Droit à des prestations

[8]      La disposition législative fondamentale à cet égard est l'article 7.

7(1)       Les prestations de chômage sont payables, ainsi que le prévoit la présente partie, à un assuré qui remplit les conditions requises pour les recevoir.

7(2)       L'assuré autre qu'une personne qui devient ou redevient membre de la population active remplit les conditions requises si, à la fois :

a)          il y a eu arrêt de la rémunération provenant de son emploi;

b)          il a, au cours de sa période de référence, exercé un emploi assurable pendant au moins le nombre d'heures indiqué au tableau qui suit en fonction du taux régional de chômage qui lui est applicable.                                                            [Tableau omis.]

Suivant l'article 48, la Commission peut décider si une personne remplit ou non les conditions requises pour recevoir des prestations.

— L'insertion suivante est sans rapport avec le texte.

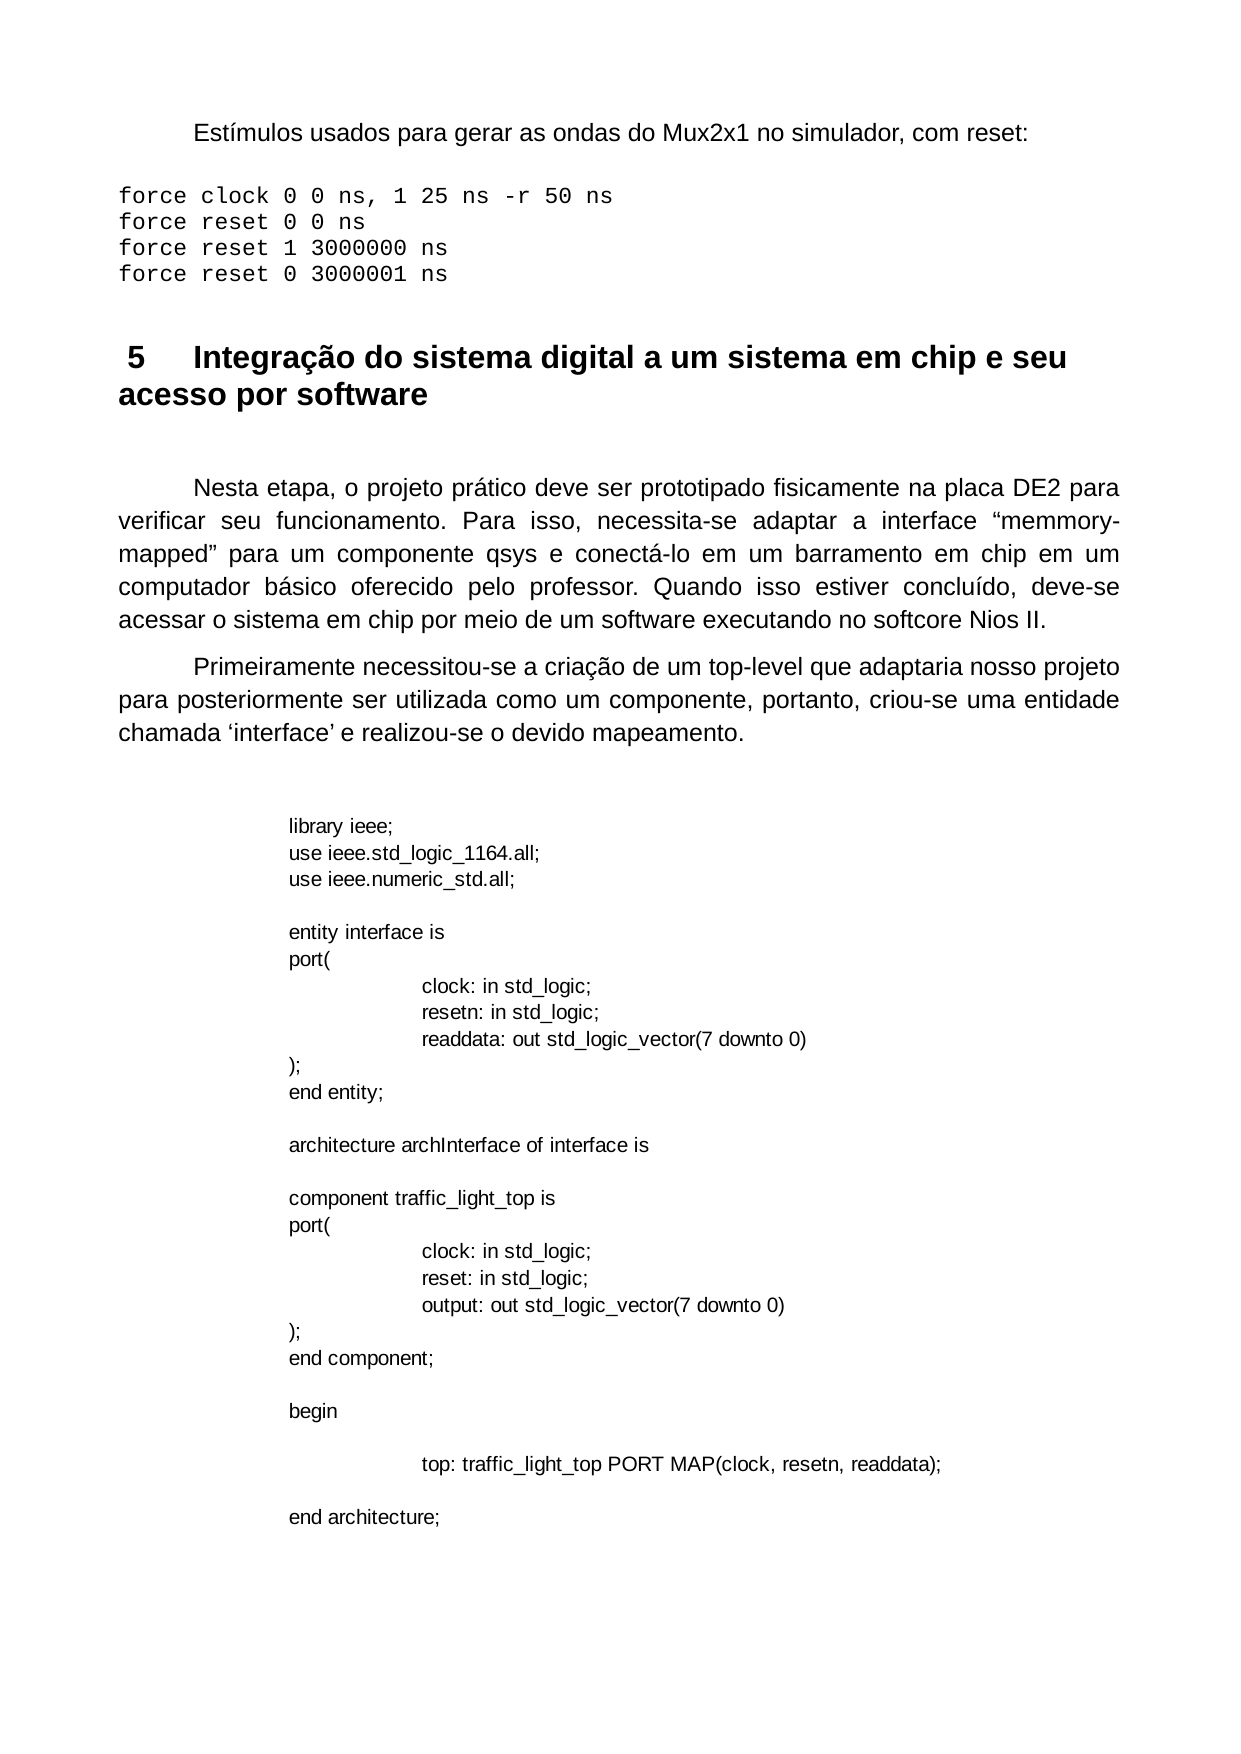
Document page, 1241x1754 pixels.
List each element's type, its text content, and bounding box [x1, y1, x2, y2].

text Estímulos usados para gerar as ondas do Mux2x1 no simulador, com reset: [118, 118, 1122, 147]
text Primeiramente necessitou-se a criação de um top-level que adaptaria nosso projeto para posteriormente ser utilizada como um componente, portanto, criou-se uma entidade chamada ‘interface’ e realizou-se o devido mapeamento. [118, 652, 1122, 747]
text force reset 1 3000000 ns [118, 236, 1122, 262]
text force reset 0 0 ns [118, 210, 1122, 236]
text Nesta etapa, o projeto prático deve ser prototipado fisicamente na placa DE2 para verificar seu funcionamento. Para isso, necessita-se adaptar a interface “memmory-mapped” para um componente qsys e conectá-lo em um barramento em chip em um computador básico oferecido pelo professor. Quando isso estiver concluído, deve-se acessar o sistema em chip por meio de um software executando no softcore Nios II. [118, 473, 1122, 633]
text force reset 0 3000001 ns [118, 262, 1122, 288]
subtitle Integração do sistema digital a um sistema em chip e seu acesso por software [118, 339, 1122, 413]
text force clock 0 0 ns, 1 25 ns -r 50 ns [118, 184, 1122, 210]
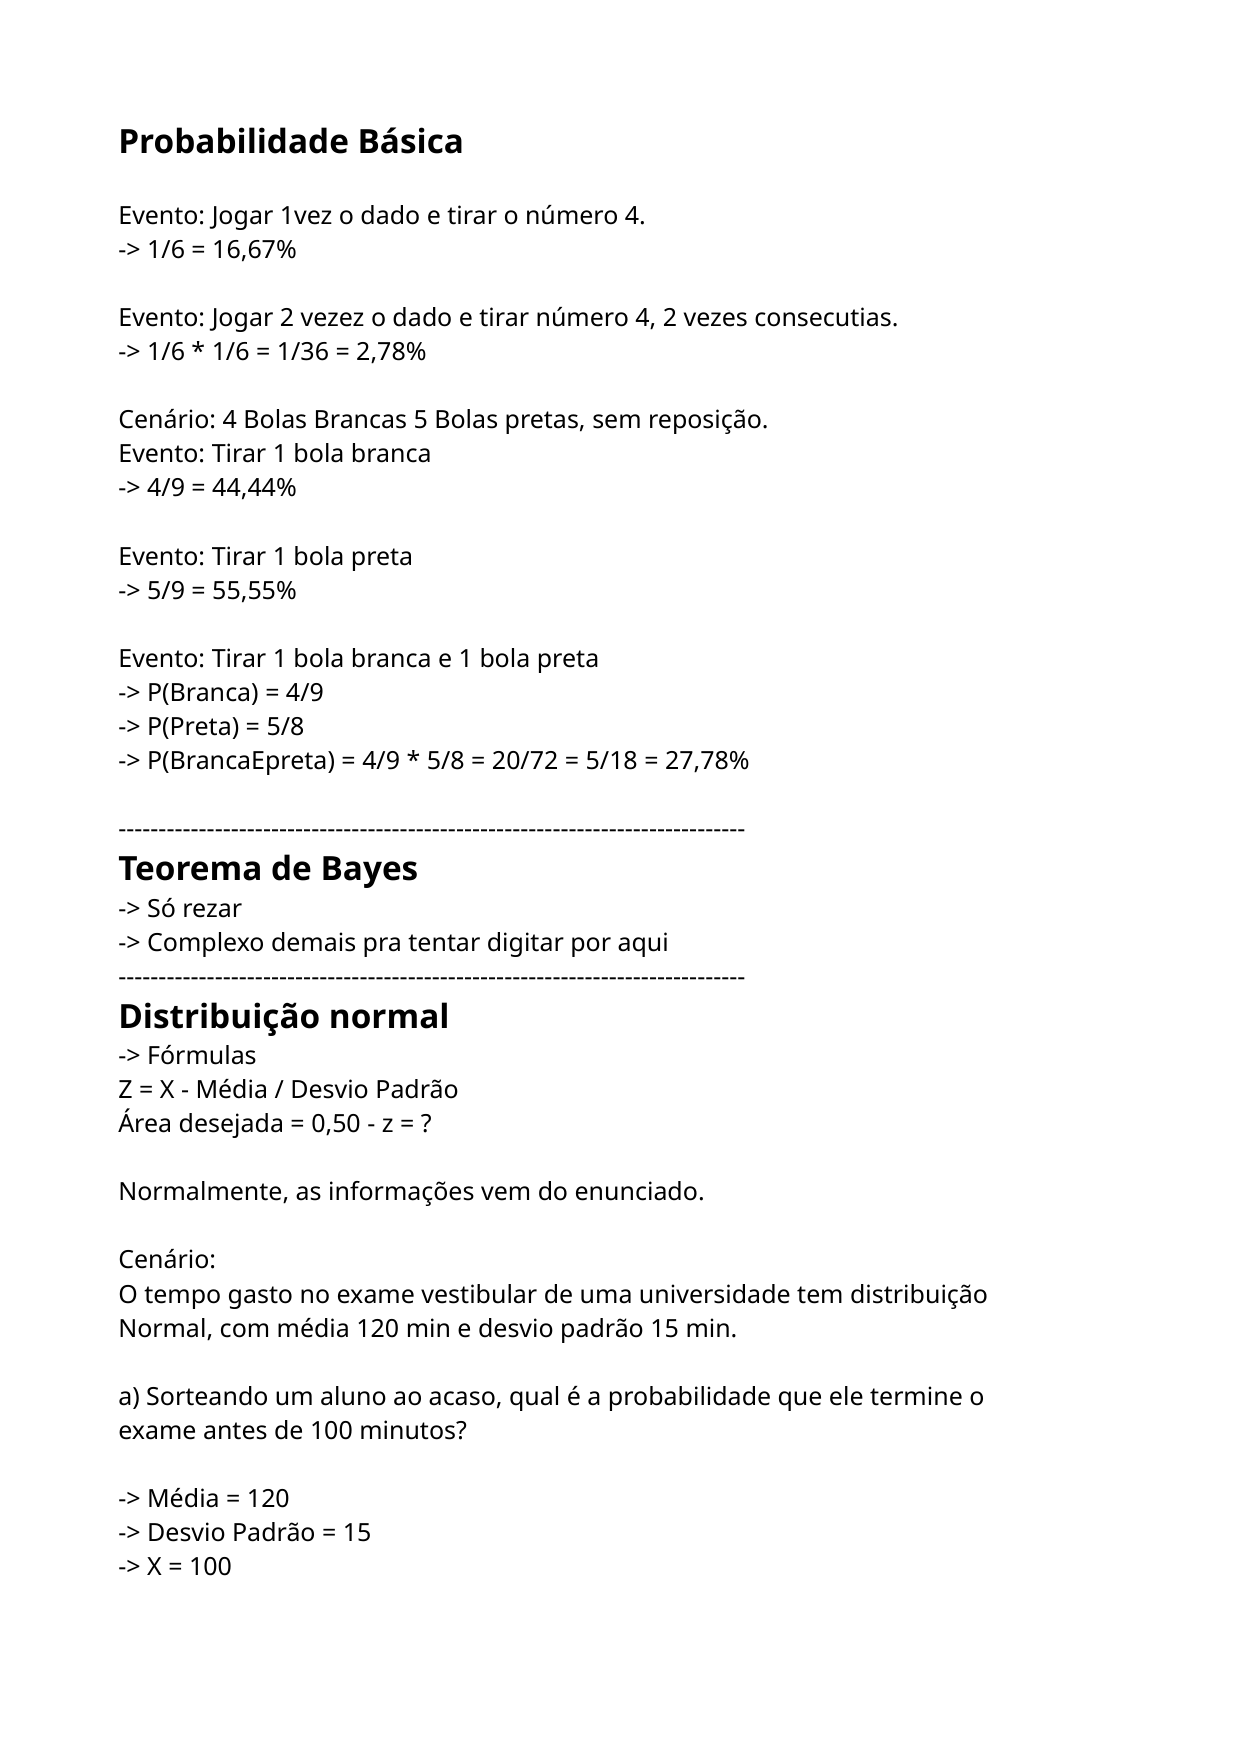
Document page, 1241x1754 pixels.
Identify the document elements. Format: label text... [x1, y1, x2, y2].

text Probabilidade Básica Evento: Jogar 1vez o dado e tirar o número 4. -> 1/6 = 16,67% Evento: Jogar 2 vezez o dado e tirar número 4, 2 vezes consecutias. -> 1/6 * 1/6 = 1/36 = 2,78% Cenário: 4 Bolas Brancas 5 Bolas pretas, sem reposição. Evento: Tirar 1 bola branca -> 4/9 = 44,44% Evento: Tirar 1 bola preta -> 5/9 = 55,55% Evento: Tirar 1 bola branca e 1 bola preta -> P(Branca) = 4/9 -> P(Preta) = 5/8 -> P(BrancaEpreta) = 4/9 * 5/8 = 20/72 = 5/18 = 27,78% ------------------------------------------------------------------------------ Teorema de Bayes -> Só rezar -> Complexo demais pra tentar digitar por aqui ------------------------------------------------------------------------------ Distribuição normal -> Fórmulas Z = X - Média / Desvio Padrão Área desejada = 0,50 - z = ? Normalmente, as informações vem do enunciado. Cenário: O tempo gasto no exame vestibular de uma universidade tem distribuição Normal, com média 120 min e desvio padrão 15 min. a) Sorteando um aluno ao acaso, qual é a probabilidade que ele termine o exame antes de 100 minutos? -> Média = 120 -> Desvio Padrão = 15 -> X = 100 [118, 118, 1122, 1617]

48(1)     Une personne ne peut faire établir une période de prestations à son profit à moins qu'elle n'ait présenté une demande initiale de prestations conformément à l'article 50 et aux règlements et qu'elle n'ait prouvé qu'elle remplit les conditions requises pour recevoir des prestations.

48(2)     Aucune période de prestations ne peut être établie à moins que le prestataire n'ait fourni, sous la forme et de la manière fixées par la Commission, des précisions sur son emploi et sur la raison de tout arrêt de rémunération, ainsi que tout autre renseignement que peut exiger la Commission.

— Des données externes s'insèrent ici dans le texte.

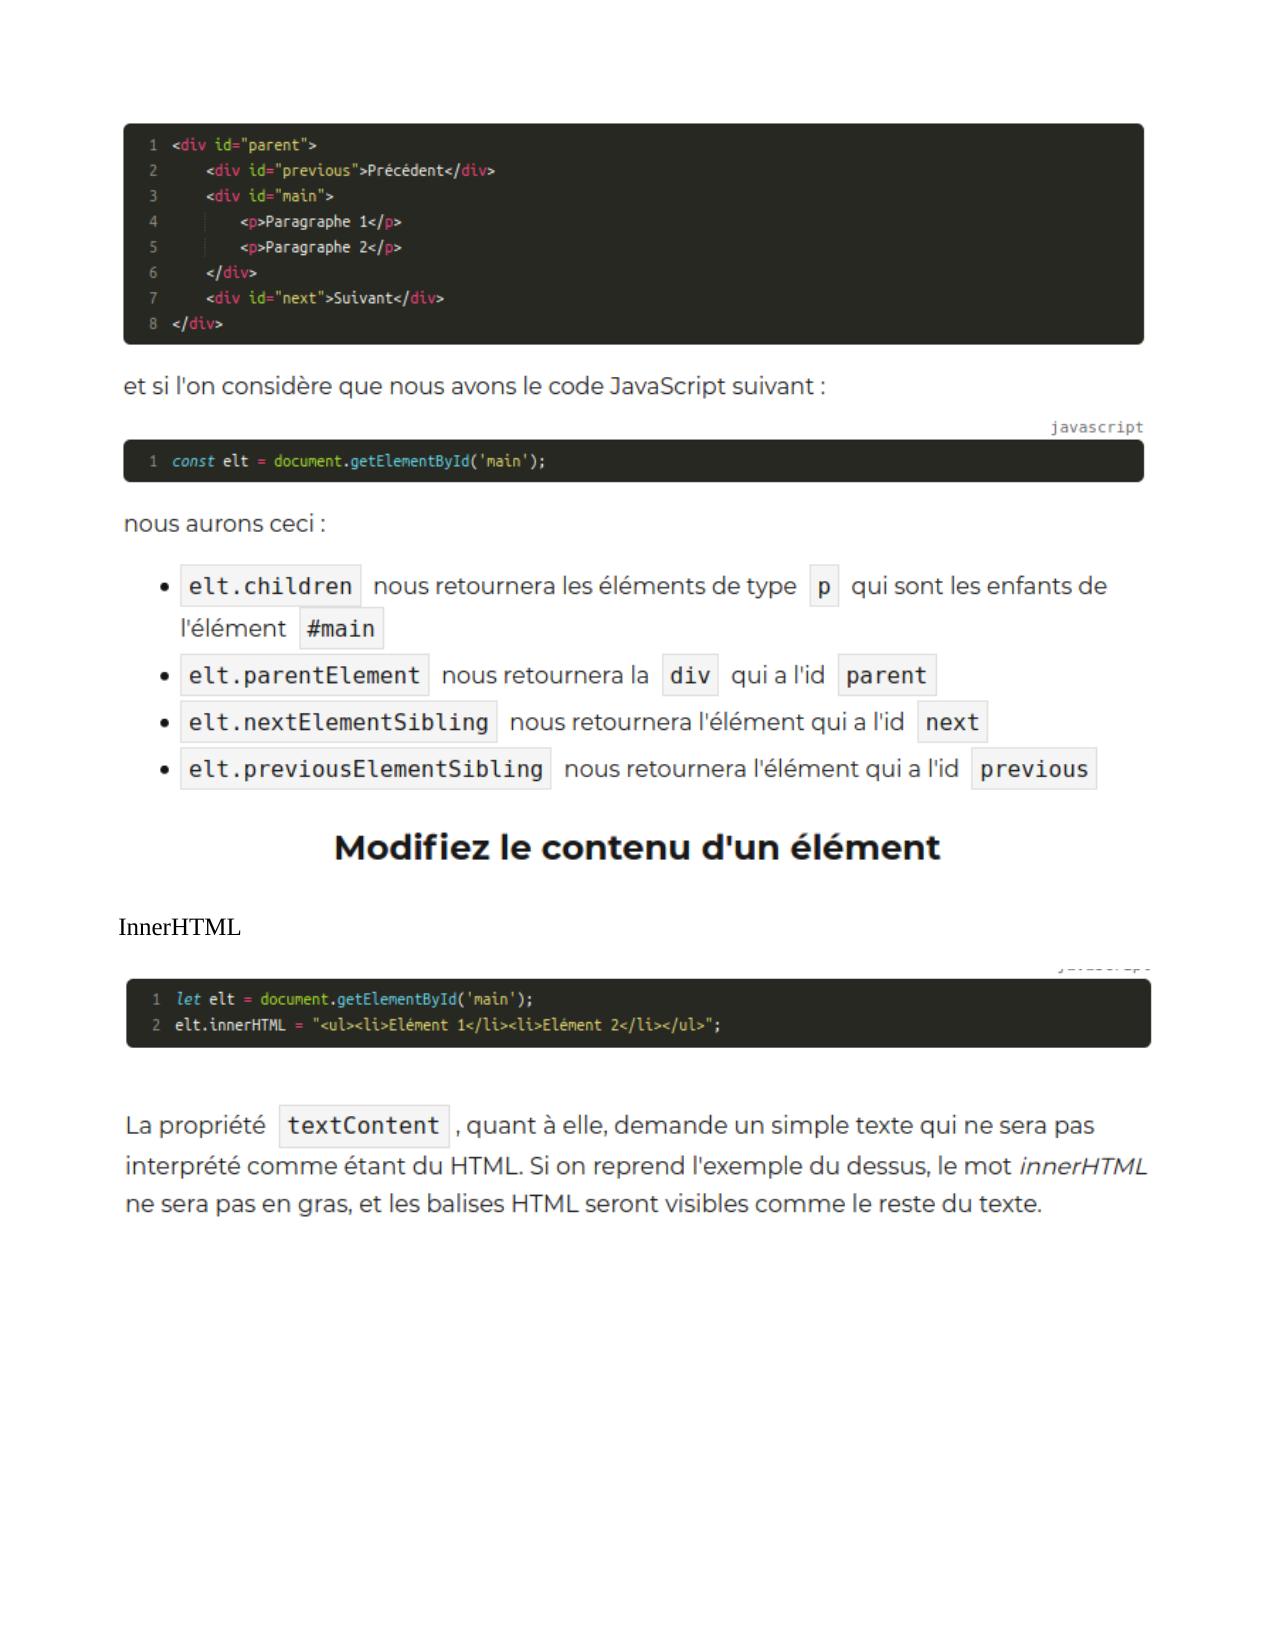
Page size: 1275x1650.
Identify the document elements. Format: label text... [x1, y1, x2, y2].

picture [118, 1086, 1157, 1237]
picture [118, 118, 1157, 797]
picture [326, 825, 949, 871]
picture [118, 969, 1157, 1058]
text InnerHTML [118, 912, 1157, 941]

48(3)     Sur réception d'une demande initiale de prestations, la Commission décide si le prestataire remplit ou non les conditions requises pour recevoir des prestations et lui notifie sa décision.

[9]      L'article 52 permet à la Commission d'examiner de nouveau, dans un certain délai, la décision qu'elle a prise antérieurement au sujet d'une demande de prestations.

52(1)     Malgré l'article 120 mais sous réserve du paragraphe (5), la Commission peut, dans les trente-six mois qui suivent le moment où des prestations ont été payées ou sont devenues payables, examiner de nouveau toute demande au sujet de ces prestations.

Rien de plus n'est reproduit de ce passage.